Posted by jp...@apache.org.

This is an automated email from the ASF dual-hosted git repository.

jpeach pushed a commit to branch master
in repository https://gitbox.apache.org/repos/asf/mesos.git

commit 9108078aa2c41e2f88e4c7d66c0159b1810d89de
Author: James Peach <jp...@apache.org>
AuthorDate: Wed Oct 17 15:22:27 2018 -0700

    Add the output file to the hash on CommandInfo::URI.
    
    The `output_file` field of the `CommandInfo::URI` is not combined
    into the hash value. This means that the fetcher does not consider two
    messages that differ only by the `output_file` as different. By adding
    the `output_file` to the hash it is possible for a task to fetch the
    same URI to multiple, distinct ouptuts.
    
    Review: https://reviews.apache.org/r/68586/
---
 include/mesos/type_utils.hpp | 5 +++--
 include/mesos/v1/mesos.hpp   | 1 +
 2 files changed, 4 insertions(+), 2 deletions(-)

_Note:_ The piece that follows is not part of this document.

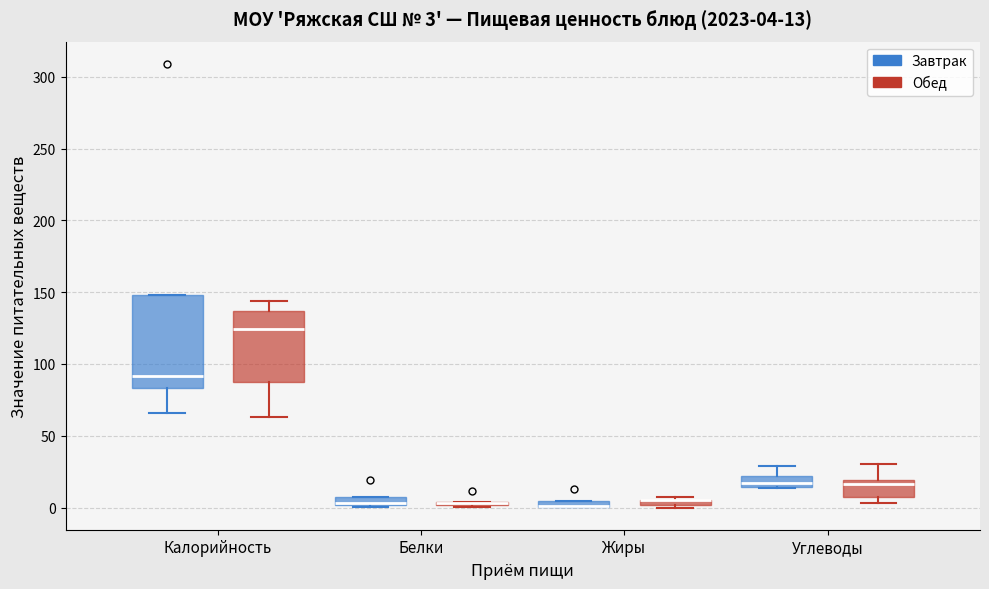

Comparing the boxes themselves (not the whiskers), which one is the tallest?

Калорийность (Завтрак)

diff --git a/include/mesos/type_utils.hpp b/include/mesos/type_utils.hpp
index 19ea817..aa61c0c 100644
--- a/include/mesos/type_utils.hpp
+++ b/include/mesos/type_utils.hpp
@@ -510,11 +510,11 @@ inline std::ostream& operator<<(
 namespace std {
 
 template <>
-struct hash<mesos::CommandInfo_URI>
+struct hash<mesos::CommandInfo::URI>
 {
   typedef size_t result_type;
 
-  typedef mesos::CommandInfo_URI argument_type;
+  typedef mesos::CommandInfo::URI argument_type;
 
   result_type operator()(const argument_type& uri) const
   {
@@ -529,6 +529,7 @@ struct hash<mesos::CommandInfo_URI>
     }
 
     boost::hash_combine(seed, uri.value());
+    boost::hash_combine(seed, uri.output_file());
     return seed;
   }
 };
diff --git a/include/mesos/v1/mesos.hpp b/include/mesos/v1/mesos.hpp
index fda3eb4..452bcf2 100644
--- a/include/mesos/v1/mesos.hpp
+++ b/include/mesos/v1/mesos.hpp
@@ -529,6 +529,7 @@ struct hash<mesos::v1::CommandInfo::URI>
     }
 
     boost::hash_combine(seed, uri.value());
+    boost::hash_combine(seed, uri.output_file());
     return seed;
   }
 };